◆ ACTIVITY ◆
Please print every line of the listing, unchanged.

◆ DATA UNDER STUDY ◆

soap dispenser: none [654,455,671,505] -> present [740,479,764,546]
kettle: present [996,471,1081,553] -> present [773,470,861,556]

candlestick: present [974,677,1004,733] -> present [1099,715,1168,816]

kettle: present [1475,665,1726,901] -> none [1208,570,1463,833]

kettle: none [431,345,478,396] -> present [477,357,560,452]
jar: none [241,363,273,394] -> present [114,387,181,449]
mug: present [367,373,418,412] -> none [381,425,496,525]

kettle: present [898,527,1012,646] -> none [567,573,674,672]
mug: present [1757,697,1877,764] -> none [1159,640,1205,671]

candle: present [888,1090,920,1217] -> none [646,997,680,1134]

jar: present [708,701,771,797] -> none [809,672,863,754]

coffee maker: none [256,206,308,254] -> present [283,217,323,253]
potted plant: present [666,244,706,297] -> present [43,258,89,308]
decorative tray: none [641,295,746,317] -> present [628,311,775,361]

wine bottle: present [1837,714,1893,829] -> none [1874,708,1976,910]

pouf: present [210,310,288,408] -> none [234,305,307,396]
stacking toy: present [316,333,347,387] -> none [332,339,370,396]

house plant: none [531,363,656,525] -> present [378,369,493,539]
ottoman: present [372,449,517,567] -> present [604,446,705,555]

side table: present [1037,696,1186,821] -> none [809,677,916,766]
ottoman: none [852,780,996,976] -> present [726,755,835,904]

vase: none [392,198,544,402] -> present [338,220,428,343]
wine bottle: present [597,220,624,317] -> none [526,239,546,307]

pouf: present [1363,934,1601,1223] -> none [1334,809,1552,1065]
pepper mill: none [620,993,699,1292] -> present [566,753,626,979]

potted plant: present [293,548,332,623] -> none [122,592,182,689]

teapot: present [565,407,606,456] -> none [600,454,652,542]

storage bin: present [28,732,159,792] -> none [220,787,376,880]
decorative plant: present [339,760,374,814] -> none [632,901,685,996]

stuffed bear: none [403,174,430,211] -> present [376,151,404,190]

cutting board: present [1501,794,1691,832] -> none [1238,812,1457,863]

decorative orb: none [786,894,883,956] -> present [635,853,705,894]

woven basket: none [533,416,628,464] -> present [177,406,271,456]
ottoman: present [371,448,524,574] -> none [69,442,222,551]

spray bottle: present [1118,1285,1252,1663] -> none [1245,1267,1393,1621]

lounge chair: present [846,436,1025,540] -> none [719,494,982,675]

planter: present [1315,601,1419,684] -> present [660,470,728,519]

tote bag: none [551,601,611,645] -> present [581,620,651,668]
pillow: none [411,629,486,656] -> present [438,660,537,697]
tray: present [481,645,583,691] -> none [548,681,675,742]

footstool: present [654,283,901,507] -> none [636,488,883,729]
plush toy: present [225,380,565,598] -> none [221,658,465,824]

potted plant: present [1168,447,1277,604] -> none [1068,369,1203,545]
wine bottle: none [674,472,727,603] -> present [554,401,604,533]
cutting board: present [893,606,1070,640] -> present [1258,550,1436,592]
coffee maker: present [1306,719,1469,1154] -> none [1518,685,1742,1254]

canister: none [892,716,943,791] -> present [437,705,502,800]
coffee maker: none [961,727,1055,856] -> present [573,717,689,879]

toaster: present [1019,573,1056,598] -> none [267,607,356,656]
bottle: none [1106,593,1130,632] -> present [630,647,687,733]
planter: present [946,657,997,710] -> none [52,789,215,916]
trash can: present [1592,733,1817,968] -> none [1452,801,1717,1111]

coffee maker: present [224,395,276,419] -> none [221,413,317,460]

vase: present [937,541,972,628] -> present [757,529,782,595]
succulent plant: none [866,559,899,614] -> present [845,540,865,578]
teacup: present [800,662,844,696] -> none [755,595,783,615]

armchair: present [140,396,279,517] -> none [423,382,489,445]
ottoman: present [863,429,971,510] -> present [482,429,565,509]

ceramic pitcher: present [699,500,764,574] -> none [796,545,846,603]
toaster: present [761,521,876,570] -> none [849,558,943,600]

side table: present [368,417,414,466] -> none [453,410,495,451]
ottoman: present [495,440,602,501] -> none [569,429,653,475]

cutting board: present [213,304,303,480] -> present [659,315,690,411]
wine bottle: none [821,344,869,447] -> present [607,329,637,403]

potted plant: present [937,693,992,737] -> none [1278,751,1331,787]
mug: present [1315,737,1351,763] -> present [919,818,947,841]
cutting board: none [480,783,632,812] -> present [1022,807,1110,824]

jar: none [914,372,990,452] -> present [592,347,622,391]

◆ RESPONSE TO THIS EXERCISE ◆
soap dispenser: none [654,455,671,505] -> present [740,479,764,546]
kettle: present [996,471,1081,553] -> present [773,470,861,556]

candlestick: present [974,677,1004,733] -> present [1099,715,1168,816]

kettle: present [1475,665,1726,901] -> none [1208,570,1463,833]

kettle: none [431,345,478,396] -> present [477,357,560,452]
jar: none [241,363,273,394] -> present [114,387,181,449]
mug: present [367,373,418,412] -> none [381,425,496,525]

kettle: present [898,527,1012,646] -> none [567,573,674,672]
mug: present [1757,697,1877,764] -> none [1159,640,1205,671]

candle: present [888,1090,920,1217] -> none [646,997,680,1134]

jar: present [708,701,771,797] -> none [809,672,863,754]

coffee maker: none [256,206,308,254] -> present [283,217,323,253]
potted plant: present [666,244,706,297] -> present [43,258,89,308]
decorative tray: none [641,295,746,317] -> present [628,311,775,361]

wine bottle: present [1837,714,1893,829] -> none [1874,708,1976,910]

pouf: present [210,310,288,408] -> none [234,305,307,396]
stacking toy: present [316,333,347,387] -> none [332,339,370,396]

house plant: none [531,363,656,525] -> present [378,369,493,539]
ottoman: present [372,449,517,567] -> present [604,446,705,555]

side table: present [1037,696,1186,821] -> none [809,677,916,766]
ottoman: none [852,780,996,976] -> present [726,755,835,904]

vase: none [392,198,544,402] -> present [338,220,428,343]
wine bottle: present [597,220,624,317] -> none [526,239,546,307]

pouf: present [1363,934,1601,1223] -> none [1334,809,1552,1065]
pepper mill: none [620,993,699,1292] -> present [566,753,626,979]

potted plant: present [293,548,332,623] -> none [122,592,182,689]

teapot: present [565,407,606,456] -> none [600,454,652,542]

storage bin: present [28,732,159,792] -> none [220,787,376,880]
decorative plant: present [339,760,374,814] -> none [632,901,685,996]

stuffed bear: none [403,174,430,211] -> present [376,151,404,190]

cutting board: present [1501,794,1691,832] -> none [1238,812,1457,863]

decorative orb: none [786,894,883,956] -> present [635,853,705,894]

woven basket: none [533,416,628,464] -> present [177,406,271,456]
ottoman: present [371,448,524,574] -> none [69,442,222,551]

spray bottle: present [1118,1285,1252,1663] -> none [1245,1267,1393,1621]

lounge chair: present [846,436,1025,540] -> none [719,494,982,675]

planter: present [1315,601,1419,684] -> present [660,470,728,519]

tote bag: none [551,601,611,645] -> present [581,620,651,668]
pillow: none [411,629,486,656] -> present [438,660,537,697]
tray: present [481,645,583,691] -> none [548,681,675,742]

footstool: present [654,283,901,507] -> none [636,488,883,729]
plush toy: present [225,380,565,598] -> none [221,658,465,824]

potted plant: present [1168,447,1277,604] -> none [1068,369,1203,545]
wine bottle: none [674,472,727,603] -> present [554,401,604,533]
cutting board: present [893,606,1070,640] -> present [1258,550,1436,592]
coffee maker: present [1306,719,1469,1154] -> none [1518,685,1742,1254]

canister: none [892,716,943,791] -> present [437,705,502,800]
coffee maker: none [961,727,1055,856] -> present [573,717,689,879]

toaster: present [1019,573,1056,598] -> none [267,607,356,656]
bottle: none [1106,593,1130,632] -> present [630,647,687,733]
planter: present [946,657,997,710] -> none [52,789,215,916]
trash can: present [1592,733,1817,968] -> none [1452,801,1717,1111]

coffee maker: present [224,395,276,419] -> none [221,413,317,460]

vase: present [937,541,972,628] -> present [757,529,782,595]
succulent plant: none [866,559,899,614] -> present [845,540,865,578]
teacup: present [800,662,844,696] -> none [755,595,783,615]

armchair: present [140,396,279,517] -> none [423,382,489,445]
ottoman: present [863,429,971,510] -> present [482,429,565,509]

ceramic pitcher: present [699,500,764,574] -> none [796,545,846,603]
toaster: present [761,521,876,570] -> none [849,558,943,600]

side table: present [368,417,414,466] -> none [453,410,495,451]
ottoman: present [495,440,602,501] -> none [569,429,653,475]

cutting board: present [213,304,303,480] -> present [659,315,690,411]
wine bottle: none [821,344,869,447] -> present [607,329,637,403]

potted plant: present [937,693,992,737] -> none [1278,751,1331,787]
mug: present [1315,737,1351,763] -> present [919,818,947,841]
cutting board: none [480,783,632,812] -> present [1022,807,1110,824]

jar: none [914,372,990,452] -> present [592,347,622,391]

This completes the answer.